In an accompanying editorial, Dr. Benjamin Ebert and Olivier A. Bernard, Ph.D., commented that the study finding regarding mutations in genes involved in RNA splicing, although highly unexpected, converge remarkably with recent published findings from studies of myelodysplastic syndromes (N. Engl. J. Med. 2011;35:1384-95; Nature 2011;478:64-9).

SF3B1 mutations were found in 20% of patients with myelodysplastic syndromes, and in 65% of patients with refractory anemia and ring sideroblasts in one study (N. Engl. J. Med. 2011;35:1384-95).

"Moreover, mutations have been reported in multiple components of the spliceosome in 45%-85% of patients with myelodysplastic syndrome. SF3B1 mutations also occur in 1%-5% of samples from a wide range of tumor types, which indicates that mutations in RNA splicing factors are a widespread cause of oncogenic transformation," they added.

These and other findings, taken together, raise the "provocative possibility" that SF3B1 mutations may sometimes occur first in hematopoietic stem cells, with "additional mutations then being acquired in either the lymphoid or the myeloid lineages and causing chronic lymphocytic leukemia or myelodysplastic syndromes, respectively," Dr. Ebert of Brigham and Women’s Hospital, Boston, and Dr. Bernard, who is with INSERM at Institut Gustave Roussy, Villejuif, France, wrote (N. Engl. J. Med. 2011 Dec. 12 [doi:10.1056/NEJMe1111584]).

The findings have implications for determining prognosis, and for identifying targets for treatment. For example, the identification of mutations in genes encoding the RNA splicing machinery raises the possibility that spliceosome could be a therapeutic target, they said.
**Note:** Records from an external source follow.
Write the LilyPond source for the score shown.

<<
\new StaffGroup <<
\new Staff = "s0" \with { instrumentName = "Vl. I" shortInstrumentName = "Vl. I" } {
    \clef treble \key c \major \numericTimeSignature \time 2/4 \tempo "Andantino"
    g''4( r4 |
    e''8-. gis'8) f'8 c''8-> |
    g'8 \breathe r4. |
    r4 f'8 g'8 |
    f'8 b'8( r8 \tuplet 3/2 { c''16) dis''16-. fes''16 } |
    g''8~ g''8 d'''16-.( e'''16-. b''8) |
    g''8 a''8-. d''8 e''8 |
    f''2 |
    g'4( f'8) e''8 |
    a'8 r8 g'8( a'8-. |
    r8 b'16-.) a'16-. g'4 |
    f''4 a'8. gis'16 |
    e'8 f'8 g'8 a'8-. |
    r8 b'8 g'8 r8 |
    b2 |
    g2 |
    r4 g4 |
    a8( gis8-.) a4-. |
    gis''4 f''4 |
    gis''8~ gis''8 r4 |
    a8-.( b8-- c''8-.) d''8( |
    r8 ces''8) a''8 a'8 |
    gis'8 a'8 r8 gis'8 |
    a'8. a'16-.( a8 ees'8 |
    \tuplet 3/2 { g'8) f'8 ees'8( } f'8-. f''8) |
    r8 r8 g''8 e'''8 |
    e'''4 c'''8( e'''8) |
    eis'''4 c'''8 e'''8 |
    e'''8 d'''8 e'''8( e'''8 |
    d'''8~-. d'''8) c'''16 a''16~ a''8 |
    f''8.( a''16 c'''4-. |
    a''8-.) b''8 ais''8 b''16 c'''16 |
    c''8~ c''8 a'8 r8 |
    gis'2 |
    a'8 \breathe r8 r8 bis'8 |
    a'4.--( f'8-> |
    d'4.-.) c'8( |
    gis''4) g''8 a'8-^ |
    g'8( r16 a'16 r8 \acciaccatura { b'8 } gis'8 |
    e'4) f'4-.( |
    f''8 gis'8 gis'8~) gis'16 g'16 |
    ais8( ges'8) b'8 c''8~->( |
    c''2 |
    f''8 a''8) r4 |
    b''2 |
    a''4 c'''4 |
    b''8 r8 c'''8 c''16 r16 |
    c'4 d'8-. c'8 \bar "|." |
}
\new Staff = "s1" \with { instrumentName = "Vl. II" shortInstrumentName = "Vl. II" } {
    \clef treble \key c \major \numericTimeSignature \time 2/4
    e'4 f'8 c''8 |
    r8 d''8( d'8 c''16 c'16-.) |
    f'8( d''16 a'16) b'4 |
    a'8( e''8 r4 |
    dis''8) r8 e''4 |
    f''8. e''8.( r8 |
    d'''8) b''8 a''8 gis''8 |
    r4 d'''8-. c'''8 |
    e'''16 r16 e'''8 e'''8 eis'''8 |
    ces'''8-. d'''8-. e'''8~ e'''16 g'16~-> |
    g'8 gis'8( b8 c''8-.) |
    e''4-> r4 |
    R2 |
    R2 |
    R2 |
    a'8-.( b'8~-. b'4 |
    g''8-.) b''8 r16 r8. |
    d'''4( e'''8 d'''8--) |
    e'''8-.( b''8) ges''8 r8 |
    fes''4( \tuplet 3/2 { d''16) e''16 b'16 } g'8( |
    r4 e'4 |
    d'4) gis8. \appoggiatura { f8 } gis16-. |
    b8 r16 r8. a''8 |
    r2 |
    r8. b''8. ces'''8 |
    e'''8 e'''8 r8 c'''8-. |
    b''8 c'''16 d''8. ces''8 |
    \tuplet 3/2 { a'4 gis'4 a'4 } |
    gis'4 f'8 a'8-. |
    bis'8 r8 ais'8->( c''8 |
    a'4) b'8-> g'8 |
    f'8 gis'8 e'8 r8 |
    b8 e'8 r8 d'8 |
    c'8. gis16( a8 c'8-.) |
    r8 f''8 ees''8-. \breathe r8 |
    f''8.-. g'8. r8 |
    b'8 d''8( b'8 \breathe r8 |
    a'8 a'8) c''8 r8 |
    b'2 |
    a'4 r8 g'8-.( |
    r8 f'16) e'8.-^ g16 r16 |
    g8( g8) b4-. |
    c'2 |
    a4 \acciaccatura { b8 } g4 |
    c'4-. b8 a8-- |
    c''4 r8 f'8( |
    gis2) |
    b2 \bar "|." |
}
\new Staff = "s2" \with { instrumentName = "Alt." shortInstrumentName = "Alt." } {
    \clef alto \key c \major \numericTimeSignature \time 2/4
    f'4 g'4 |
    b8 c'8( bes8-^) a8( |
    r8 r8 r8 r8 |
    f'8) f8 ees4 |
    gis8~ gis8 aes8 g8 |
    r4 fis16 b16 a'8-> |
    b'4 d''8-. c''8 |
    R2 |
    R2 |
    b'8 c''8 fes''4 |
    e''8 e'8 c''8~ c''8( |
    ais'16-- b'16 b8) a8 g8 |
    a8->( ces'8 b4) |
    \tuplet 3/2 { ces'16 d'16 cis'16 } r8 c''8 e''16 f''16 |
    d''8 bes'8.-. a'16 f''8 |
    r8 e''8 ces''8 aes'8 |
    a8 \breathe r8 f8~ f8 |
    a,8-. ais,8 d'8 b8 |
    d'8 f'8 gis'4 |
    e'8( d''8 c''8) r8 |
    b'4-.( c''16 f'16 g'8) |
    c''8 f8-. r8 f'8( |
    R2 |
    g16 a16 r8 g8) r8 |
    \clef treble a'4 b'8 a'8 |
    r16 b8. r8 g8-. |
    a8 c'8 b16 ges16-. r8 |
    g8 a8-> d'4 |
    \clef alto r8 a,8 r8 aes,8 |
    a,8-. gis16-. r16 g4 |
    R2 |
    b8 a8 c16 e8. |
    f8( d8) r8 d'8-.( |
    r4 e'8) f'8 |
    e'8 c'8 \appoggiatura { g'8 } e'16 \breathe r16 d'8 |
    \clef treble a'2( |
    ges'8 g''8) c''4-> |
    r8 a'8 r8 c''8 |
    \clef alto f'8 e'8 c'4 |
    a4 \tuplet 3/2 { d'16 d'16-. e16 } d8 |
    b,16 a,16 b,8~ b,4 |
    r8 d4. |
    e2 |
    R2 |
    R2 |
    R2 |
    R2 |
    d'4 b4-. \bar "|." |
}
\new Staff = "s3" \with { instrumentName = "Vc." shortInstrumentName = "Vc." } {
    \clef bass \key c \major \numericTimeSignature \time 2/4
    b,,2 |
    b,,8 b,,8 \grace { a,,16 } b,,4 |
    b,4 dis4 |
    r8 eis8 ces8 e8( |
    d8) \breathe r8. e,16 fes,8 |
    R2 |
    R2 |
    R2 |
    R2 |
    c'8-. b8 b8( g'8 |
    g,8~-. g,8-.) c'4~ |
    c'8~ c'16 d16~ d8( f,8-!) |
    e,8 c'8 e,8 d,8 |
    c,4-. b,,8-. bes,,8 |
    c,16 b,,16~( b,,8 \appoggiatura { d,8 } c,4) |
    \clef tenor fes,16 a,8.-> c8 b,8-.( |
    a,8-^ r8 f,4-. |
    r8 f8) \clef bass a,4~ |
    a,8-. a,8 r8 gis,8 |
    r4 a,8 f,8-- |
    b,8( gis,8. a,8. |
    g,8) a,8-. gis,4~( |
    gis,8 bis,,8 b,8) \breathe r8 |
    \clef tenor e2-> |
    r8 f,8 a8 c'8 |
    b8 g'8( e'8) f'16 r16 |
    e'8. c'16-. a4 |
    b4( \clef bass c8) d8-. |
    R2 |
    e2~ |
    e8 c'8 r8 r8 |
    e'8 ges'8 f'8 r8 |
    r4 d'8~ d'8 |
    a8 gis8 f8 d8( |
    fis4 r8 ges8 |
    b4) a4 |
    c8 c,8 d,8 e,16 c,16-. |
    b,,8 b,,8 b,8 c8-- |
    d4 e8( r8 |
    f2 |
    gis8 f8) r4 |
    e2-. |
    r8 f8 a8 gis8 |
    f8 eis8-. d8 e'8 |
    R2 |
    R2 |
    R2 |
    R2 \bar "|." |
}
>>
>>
This study was supported by grants from the National Institutes of Health, the National Cancer Institute, the Melton and Rosenbach Funds, the Blavatnik Family Foundation, the Howard Hughes Medical Institute (via an Early Career Physician-Scientist Award), and the Damon Runyon Cancer Research Foundation. Dr. Wang said she had no relevant financial disclosures. Some of the coauthors said they were consultants to numerous pharmaceutical companies or owned stock in pharmaceutical companies. Other than employment by INSERM on the part of Dr. Bernard, neither he nor Dr. Ebert had any relevant financial disclosures to report.